The trade court had said that the Federal Circuit and the Court of International Trade have previously ruled that Commerce is afforded Chevron deference in regard to how it determines which companies are "producers" of the merchandise in question. Commerce decided to use the "sufficient production-related activities" test, which employs a six-factor test to find if a company has enough production-related activities to quality as a domestic producer (see 2110080035). The court said that MSI failed to point to any basis on which the court could find that Commerce's interpretation of who is a producer is unreasonable.
At the Federal Circuit, MSI argued that Commerce was wrong to drop fabricators from the industry support determination since "fabricated QSP is part of both the domestic like product and the scope of the Investigations" (see 2112290047). MSI said that the statute lays out two clear exceptions to when domestic like product producers should be barred from the standing calculation but that Commerce did not invoke either in this case. Commerce and the petitioner, Cambria, replied that Commerce could ignore the views of fabricators since they should not be considered producers of the domestic like product.

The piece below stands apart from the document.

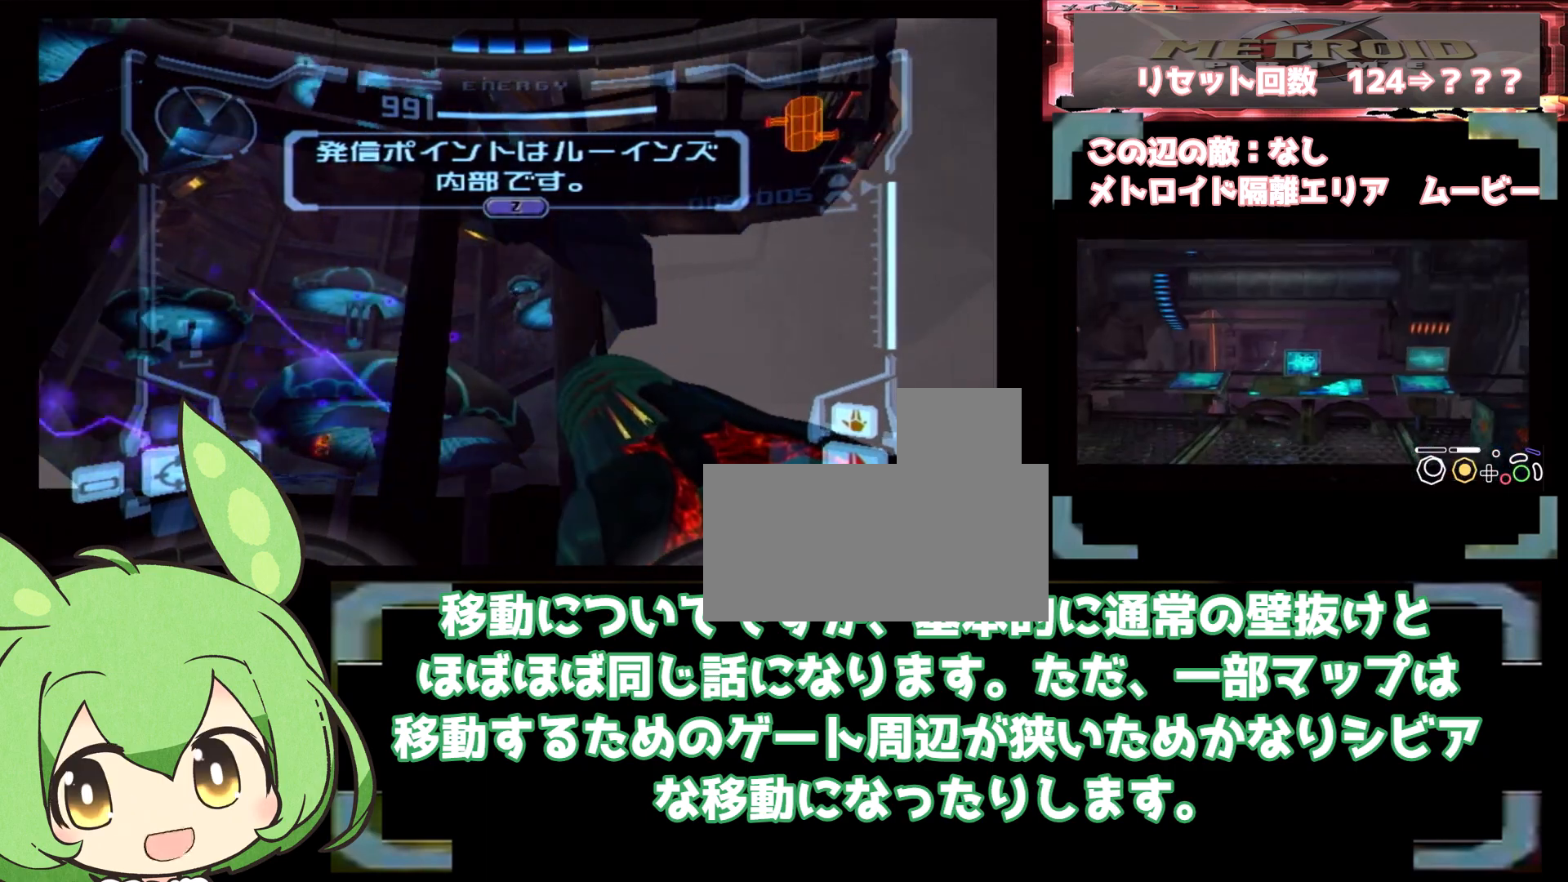
{"dt_ms": 1000, "buttons": ["L1"], "left_stick": "center", "right_stick": "center", "events": [[167, "left_stick", "right"], [217, "left_stick", "center"], [333, "left_stick", "down"], [367, "L1", "up"], [467, "L1", "down"], [500, "left_stick", "up-left"], [600, "left_stick", "center"], [683, "left_stick", "up-right"], [733, "left_stick", "center"]]}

MSI replied that this ignores the question Commerce actually addressed in the proceeding. which is whether the fabricators were "producers enough" to be included in the domestic injury support calculation. "We respectfully submit that Commerce’s addition of a 'production enough' standard was a fatal error inconsistent with the governing statute," the brief said. MSI said that Commerce and Cambria attempted to confront the "awkward inconsistencies" that arise when saying the fabricators should not be considered producers since the defendant-appellees failed to rebut the fact that fabricators use a "production process" acknowledged by the defendant-appellees themselves throughout the proceedings.
Commerce and Cambria further argued that MSI wants to engage in "line drawing" that Congress in fact delegated to Commerce. "This is wrong," MSI said. "Defendant seeks to enable Commerce to avoid the clear line drawn by Congress -- if you are a producer, you should be included in the agency’s industry support analysis. Defendant’s argument also ignores the record of this proceeding, which demonstrates that Commerce drew one line recognizing fabricators to be producers, and then determined them not to be 'producers enough.' That is, Commerce accepted Cambria’s view that fabricators account for the production of the domestic like product, and yet the agency subsequently excluded the fabricators’ views from its industry support determination."